The air was still pleasant as I stepped outside at about sunset and walked across the field to our east. Because the moon was close to full, it was opposite the sun and was rising at the sun set. I was hoping for a few clouds to help bring the sunset shades to light and even looking east, through the mostly blue sky, I could see those slight wisps of moisture that promised to give the sky color. It is not perfection that makes a scene - that is boring - but imperfection that brings out the best of the world.
And so, with a rising moon on one hand, I turned and walked back towards Pinehaven and looked to the western sky instead.
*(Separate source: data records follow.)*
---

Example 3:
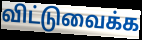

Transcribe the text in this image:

விட்டுவைக்க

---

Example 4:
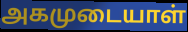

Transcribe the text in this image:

அகமுடையாள்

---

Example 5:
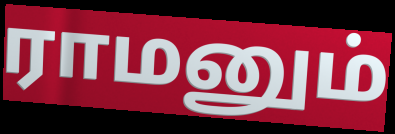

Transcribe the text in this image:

ராமனும்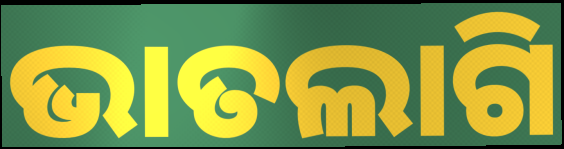
ଭାତଲାଗି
There, above the cut corn, were the tenuous clouds waiting for ignition, ready for the fire of sunset. The ice crystal cirrus, common "mares tail" clouds, streaked the entire sky and began, as both the sun and the temperature dropped, to come alive with pastel color.
Minutes later a jet contrail, one of many, coursed through the sky, a still-white plume in the sun's direct rays. But look below as the sky begins to glow with pinks, warm reds and oranges and gold.
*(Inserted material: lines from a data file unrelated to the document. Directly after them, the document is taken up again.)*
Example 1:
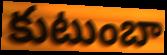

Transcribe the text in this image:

కుటుంబా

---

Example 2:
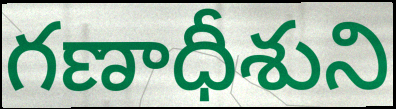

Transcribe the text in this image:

గణాధీశుని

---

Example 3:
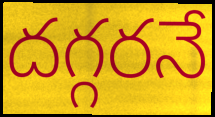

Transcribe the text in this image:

దగ్గరనే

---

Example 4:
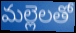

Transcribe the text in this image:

మల్లెలతో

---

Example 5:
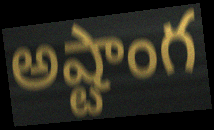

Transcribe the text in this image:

అష్టాంగ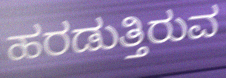
ಹರಡುತ್ತಿರುವ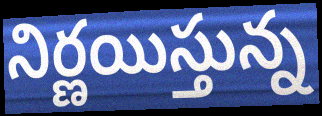
నిర్ణయిస్తున్నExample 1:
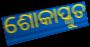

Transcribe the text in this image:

ଶୋକାପ୍ଳୁତ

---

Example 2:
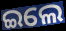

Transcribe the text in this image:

ଇଲେ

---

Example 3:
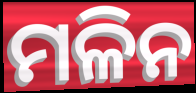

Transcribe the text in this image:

ମଳିନ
And but a few minutes more and the telltale red of the setting sun now casts that warmer light on the jet, too. The pure light of the sun is angled ever higher as I, down here in the field, stand in chilling shadow.
Now the true colors of sunset take over. The sun is well below the horizon and the strip of orange becomes thinner. The blue above returns; the cirrus are lit by red as night approaches.
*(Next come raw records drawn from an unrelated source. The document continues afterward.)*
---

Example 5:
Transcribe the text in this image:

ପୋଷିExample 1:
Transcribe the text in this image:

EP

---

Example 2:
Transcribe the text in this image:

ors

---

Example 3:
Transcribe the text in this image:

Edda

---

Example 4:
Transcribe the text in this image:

But zooming in on the tree to the left, that sky is still afire. The embers are still alive; the sky is awash with gold.
Moving back, the clouds and contrails do their job, offer themselves up to reflection. It is like looking at a golden plate, held to the light and almost too bright for mere eyes.
At sunset's peak, the bright oranges fade and reds begin to appear. Night comes pressing down from above. The corn stubble at my feet darkens and my steps must be more carefully placed. The nighttime animals begin to stir while the birds take to their roost. All is silent.
When I cross the field and again step onto my own property, I look back towards the sun, through our row of pines, and see night falling like a curtain. The pines become mere silhouettes.
Finally, as I approach the house, the moon has grown brighter and competes with the maple for attention. In the day, the maple with its fire-engine leaves takes your breath away. But now, as it fades in darkness, the moon commands my last view.
"Where have you been?" Dad asks as I step back into the warm house. I had planned no more than a short walk across the road to watch the sun set behind Pinehaven. But I had become so taken by the spectacle that time had slipped away. I pull off my jacket, put away my shoes and smile at my absolute good fortune.
The world turns. Day slides into night. It is all good. Tomorrow it will all begin anew.